Agricultura Luiz de Queiroz (Universidade de São Paulo), o Serviço de Análise de Rebanhos Leiteiros da Universidade de Passo Fundo (UPF) – RS, o Laboratório de Qualidade do Leite da Embrapa Gado de Leite em Juiz de Fora – MG, o Laboratório de Qualidade do Leite da Escola de Veterinária da Universidade Federal de Minas Gerais (UFMG) – MG, o Programa de Análise de Rebanhos Leiteiros do Paraná da Universidade Federal do Paraná (UFPR) e da Associação Paranaense de Criadores de Bovinos da Raça Holandesa – PR, o Programa de Análise de Rebanhos Leiteiros de Pernambuco da Universidade Federal Rural de Pernambuco (UFRPE) – PE e o Laboratório de Qualidade do Leite do Centro de Pesquisa de Alimentos da Universidade Federal de Goiás (UFG), estes na condição de Laboratórios Credenciados, e o Laboratório Nacional Agropecuário em Pedro Leopoldo (LANAGRO/MG) da Secretaria de Defesa Agropecuária do Ministério da Agricultura, Pecuária e Abastecimento, este como Laboratório Oficial de Referência (Brasil, 2002c). As análises realizadas pela RBQL podem ser empregadas para fins de fiscalização ou de sistemas de pagamento por qualidade definidos por estabelecimentos processadores. As tendências de consumo da população brasileira deve ser sempre levada em conta, porque o mercado potencial do país em termos de consumo de lácteos é muito grande. Monardes (2004) ressalta a tendência de o setor leiteiro continuar localizado, com a maioria dos produtos sendo consumido no próprio país, a exemplo do que acontece no mundo. O Brasil vêm experimentando uma exportação crescente predominantemente de produtos lácteos concentrados e desidratados (MAPA, 2006).
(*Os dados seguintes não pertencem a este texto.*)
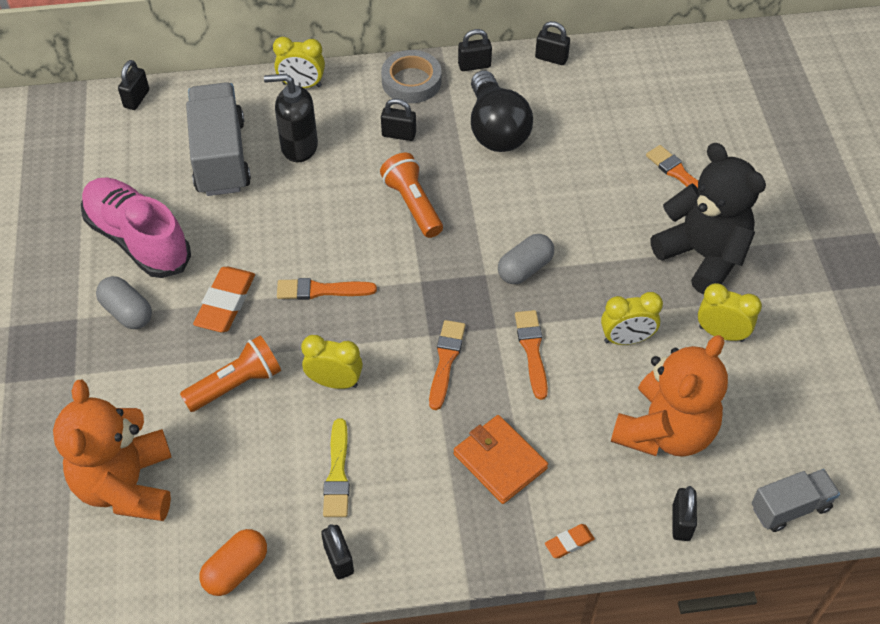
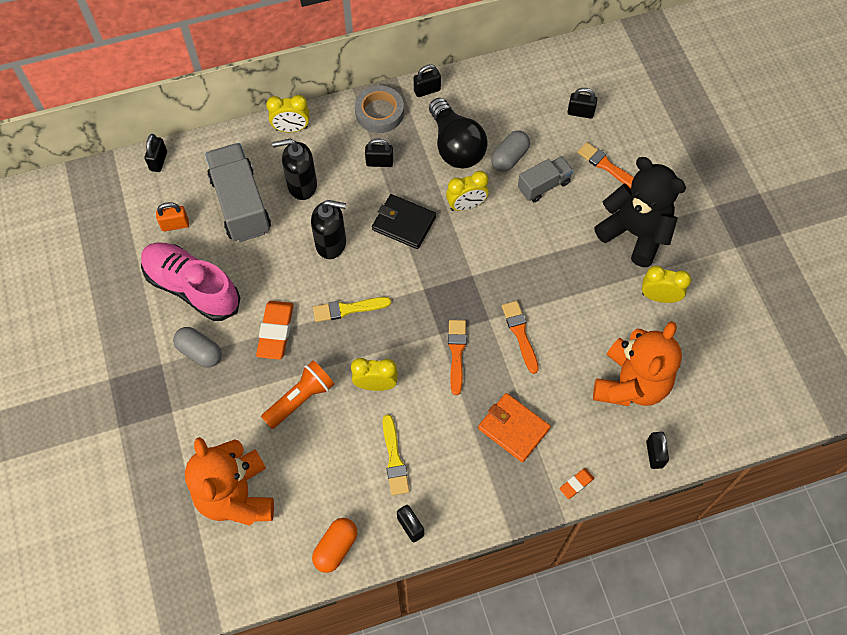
camera: 10 degrees left, 10 degrees up
orange brush [277,278,377,300] -> yellow brush [313,297,391,322]
orange flashlight [380,153,443,238] -> black wallet [372,194,436,249]
grey capsule [498,234,554,284] -> grey capsule moved to [491,131,530,172]
black padlock [535,21,570,65] -> black padlock moved to [567,88,597,119]
yellow clock [601,292,663,345] -> yellow clock moved to [446,171,489,211]
grey truck [752,469,840,532] -> grey truck moved to [518,156,573,202]
none -> orange padlock [156,202,189,232]
none -> black soap dispenser [311,200,346,259]

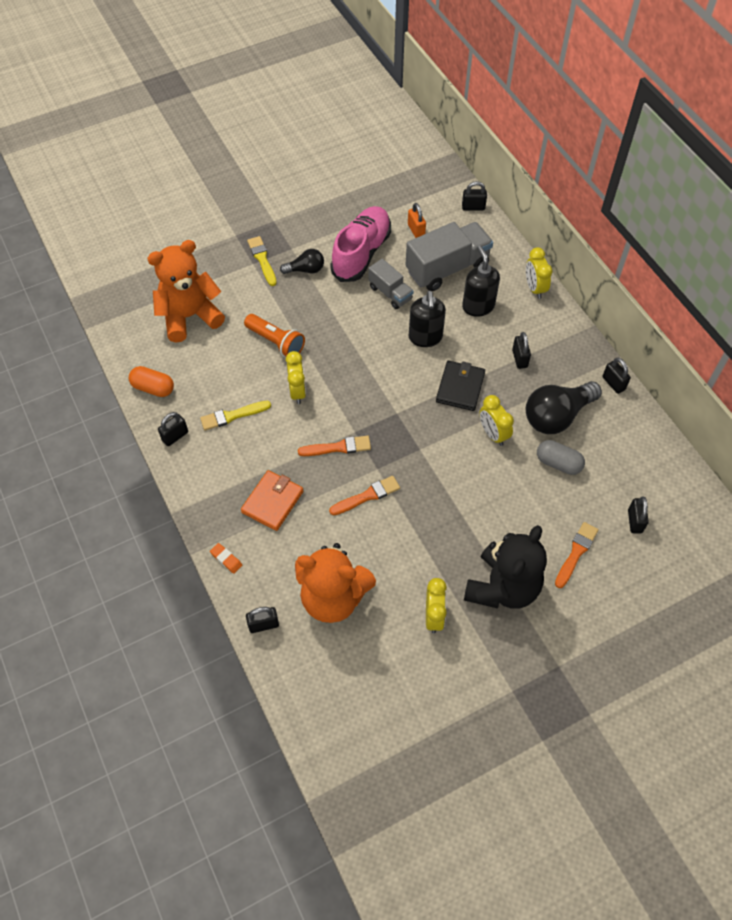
camera: 80 degrees right, 5 degrees down
grey capsule [173,327,222,367] -> black light bulb [280,249,324,274]
orange eraser [256,301,294,360] -> none
yellow brush [313,297,391,322] -> yellow brush moved to [247,236,277,286]
grey tape [355,86,404,133] -> none
grey truck [518,156,573,202] -> grey truck moved to [368,259,414,309]

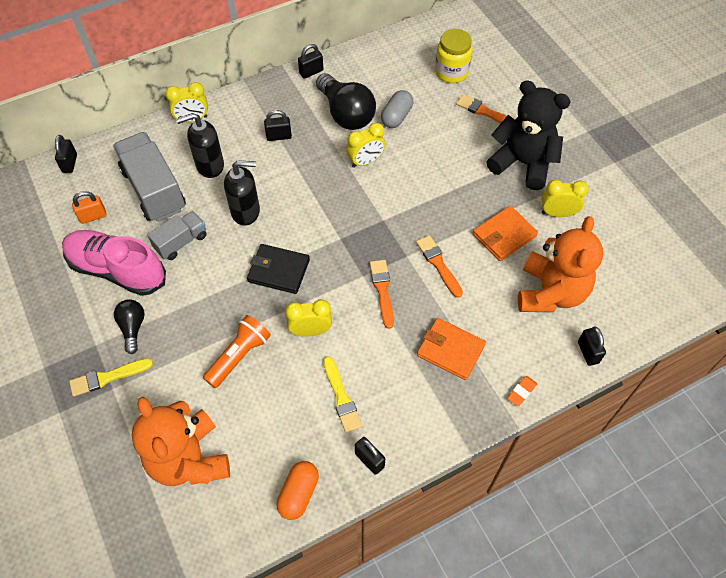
camera: 90 degrees left, 0 degrees up
black wallet [436,361,485,411] -> black wallet moved to [247,244,310,294]
black padlock [628,496,649,534] -> yellow jar [435,29,473,83]
none -> orange wallet [473,206,538,261]

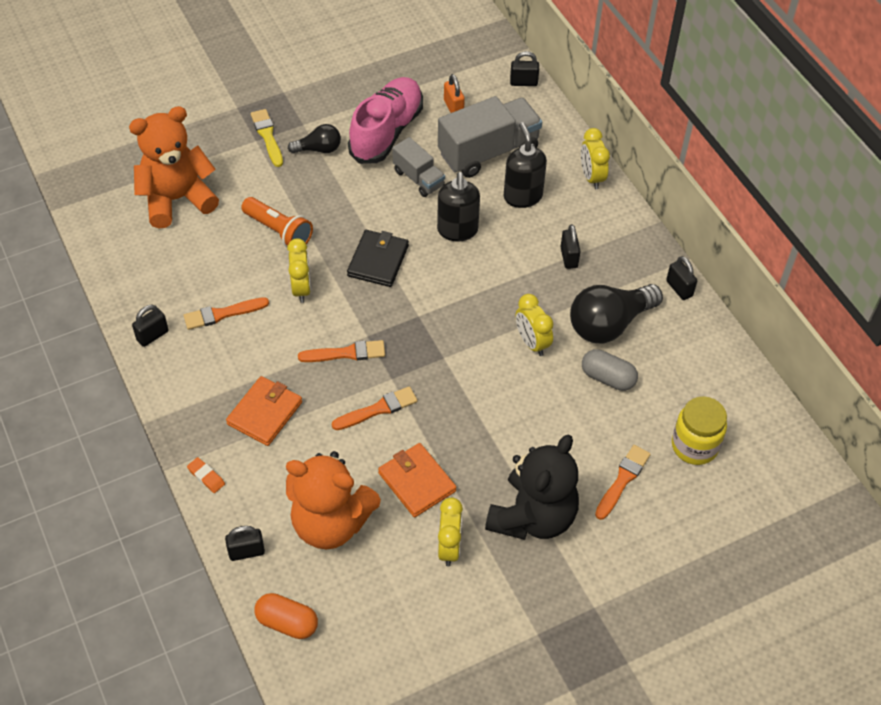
camera: 90 degrees right, 5 degrees down
orange capsule [277,461,319,520] -> orange capsule moved to [255,593,318,639]
yellow brush [323,356,362,433] -> orange brush [184,297,269,330]

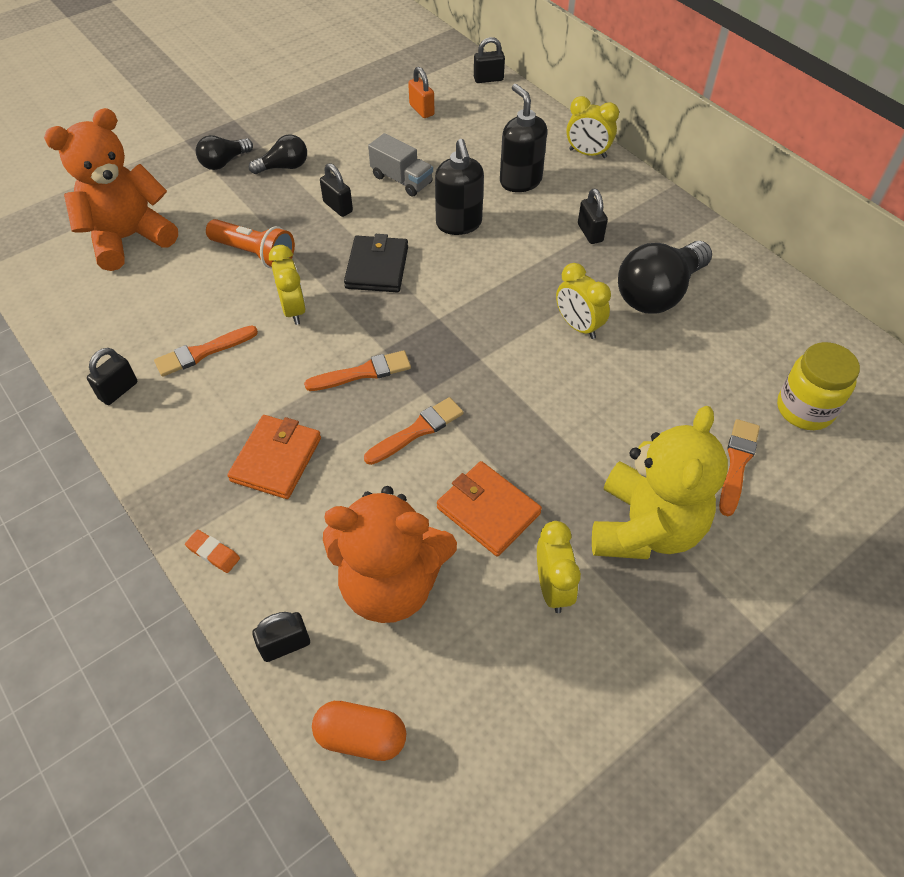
camera: 10 degrees left, 0 degrees up
yellow brush [251,109,283,167] -> black light bulb [196,135,253,170]
pink shoe [348,77,423,164] -> none
grey truck [438,96,542,178] -> none
black teddy bear [485,435,579,540] -> yellow teddy bear [592,406,728,559]
yellow clock [581,128,610,189] -> yellow clock turned 45 degrees counterclockwise [566,96,619,158]
grey capsule [582,349,638,391] -> none
black padlock [666,256,697,300] -> black padlock moved to [320,163,353,217]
Dados da utilização em níveis mundiais de leite apontam 30% para a fabricação de queijo e 15% para a fabricação de leite em pó (Ibarra, 2004) Para atuar de modo competitivo nos mercados internacionais, Martins et al. (2004) ressaltam a necessidade de a cadeia láctea nacional elevar a produtividade da matéria-prima, incluindo-se neste raciocínio a necessidade de melhorar a sua qualidade, permitindo maiores rendimentos industriais e maior tempo de vida de prateleira dos produtos. Martins et al. (2004) citam quatro obstáculos a serem vencidos em se reportando ao PPQ no Brasil: mudança na estrutura

produtiva para produzir leite de elevado padrão higiênico-sanitário com mais gordura e proteína; necessidade de melhoria da estrutura de laboratórios de análise; aplicação de tecnologia na propriedade para atender as novas exigências e demandas; necessidade de nivelamento financeiro e de conhecimentos. O sistema de PPQ, a exemplo de outros países que já se encontram em um status tecnológico mais avançado, deve ser implementado em etapas. Ibarra (2004) afirma a necessidade de compilar dados de parâmetros de qualidade por um período de no mínimo um ano, definir os objetivos a serem alcançados com a aplicação do sistema de PPQ, escolher em seguida o sistema de pagamento, realizar a divulgação entre os participantes, aplicar o plano e efetuar ajustes.